Uploaded image for project: 'Jenkins'
  1. Jenkins
  2. JENKINS-23850

PATCH: EC2-plugin always starting new slaves instead of restarting existing

      Every time I start a build, Jenkins launches a new slave rather than restarting one of the stopped instances. It is successfully stopping the instance when it hits the idle time.

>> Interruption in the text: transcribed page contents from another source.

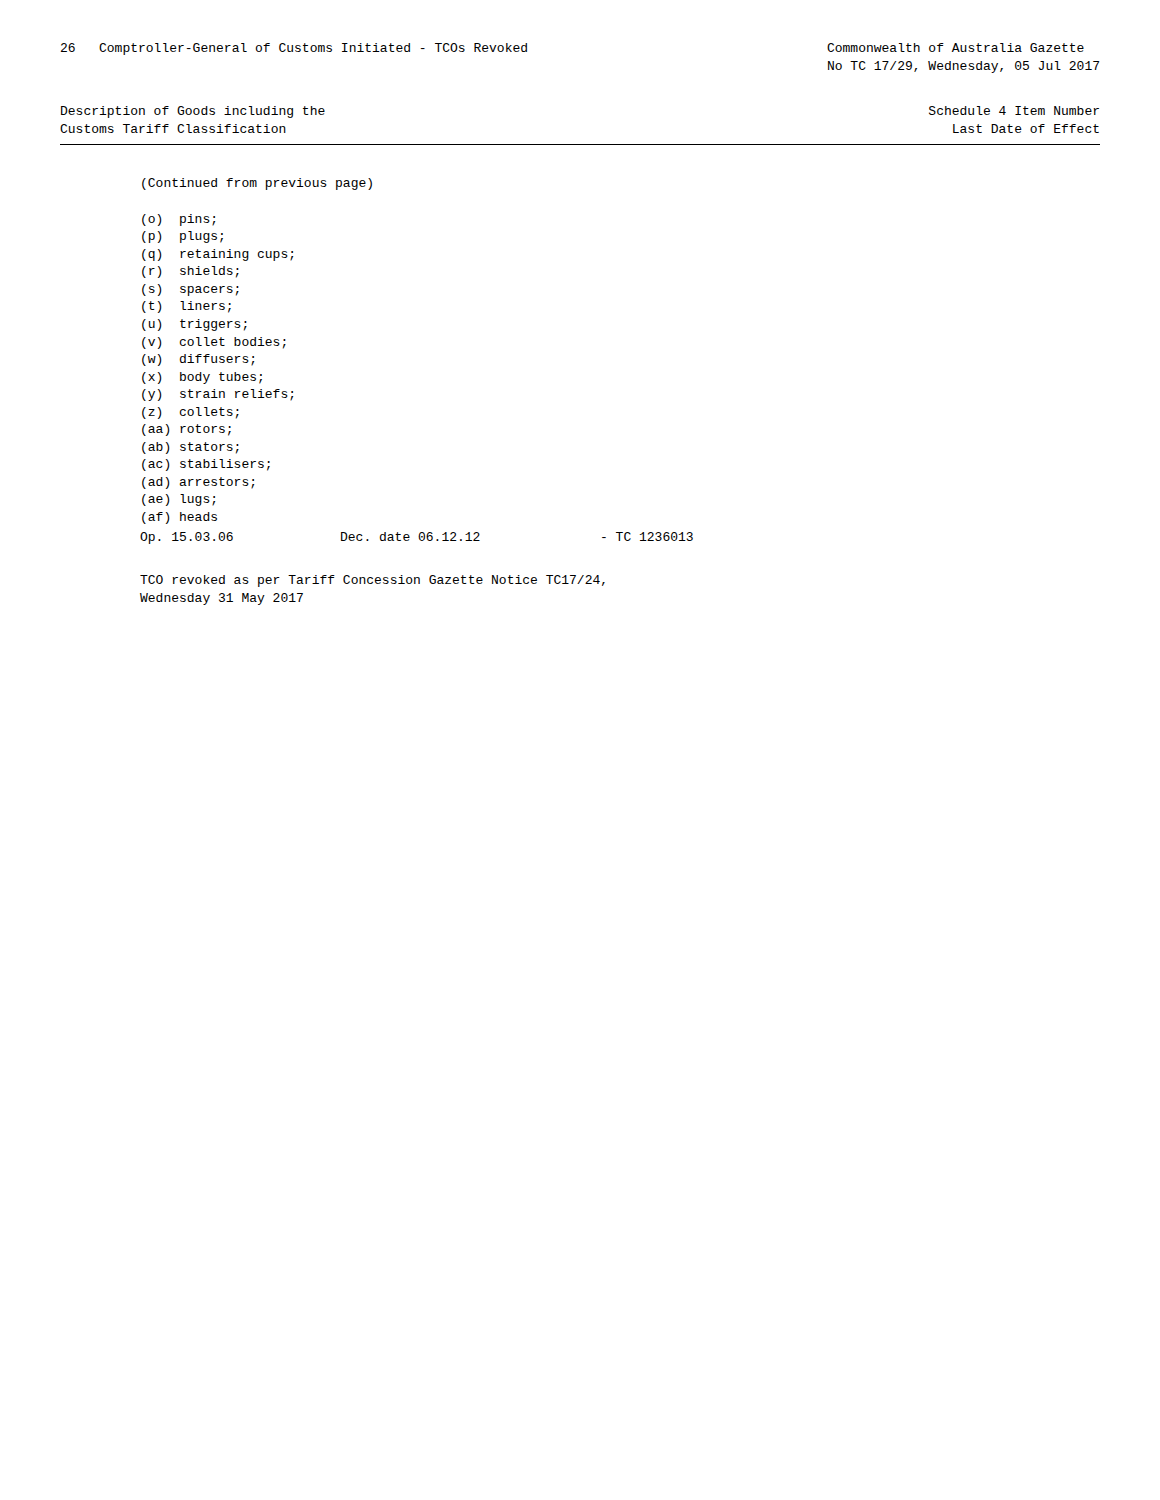26 Comptroller-General of Customs Initiated - TCOs Revoked
Commonwealth of Australia Gazette
No TC 17/29, Wednesday, 05 Jul 2017
Description of Goods including the Customs Tariff Classification
Schedule 4 Item Number Last Date of Effect
(Continued from previous page)
(o) pins;
(p) plugs;
(q) retaining cups;
(r) shields;
(s) spacers;
(t) liners;
(u) triggers;
(v) collet bodies;
(w) diffusers;
(x) body tubes;
(y) strain reliefs;
(z) collets;
(aa) rotors;
(ab) stators;
(ac) stabilisers;
(ad) arrestors;
(ae) lugs;
(af) heads
Op. 15.03.06
Dec. date 06.12.12
- TC 1236013
TCO revoked as per Tariff Concession Gazette Notice TC17/24,
Wednesday 31 May 2017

      During idle, the log shows lots of this (the _check, idleTimeout, stop entries appear once for every instance currently registered):

      Jul 16, 2014 12:40:47 PM hudson.model.AsyncPeriodicWork$1 run
      INFO: Started EC2 alive slaves monitor
      Jul 16, 2014 12:40:48 PM hudson.model.AsyncPeriodicWork$1 run
      INFO: Finished EC2 alive slaves monitor. 1172 ms
      Jul 16, 2014 12:41:53 PM hudson.plugins.ec2.EC2RetentionStrategy _check
      INFO: Idle timeout: edifestivalsapi build slave (i-ce32a08c)
      Jul 16, 2014 12:41:53 PM hudson.plugins.ec2.EC2AbstractSlave idleTimeout
      INFO: EC2 instance idle time expired: i-ce32a08c
      Jul 16, 2014 12:41:53 PM hudson.plugins.ec2.EC2AbstractSlave stop
      INFO: EC2 instance stopped: i-ce32a08c
      

      Then a build is triggered and the idle timeout checks run again (again, one set of entries for every instance):

      Jul 16, 2014 12:44:23 PM com.cloudbees.jenkins.GitHubPushTrigger$1 run
      INFO: SCM changes detected in edifestivalsapi-master. Triggering  #36
      Jul 16, 2014 12:45:53 PM hudson.plugins.ec2.EC2RetentionStrategy _check
      INFO: Idle timeout: edifestivalsapi build slave (i-ce32a08c)
      Jul 16, 2014 12:45:53 PM hudson.plugins.ec2.EC2AbstractSlave idleTimeout
      INFO: EC2 instance idle time expired: i-ce32a08c
      Jul 16, 2014 12:45:53 PM hudson.plugins.ec2.EC2AbstractSlave stop
      INFO: EC2 instance stopped: i-ce32a08c
      

      And then the plugin starts to provision a new instance - apparently without any attempt to restart a stopped slave.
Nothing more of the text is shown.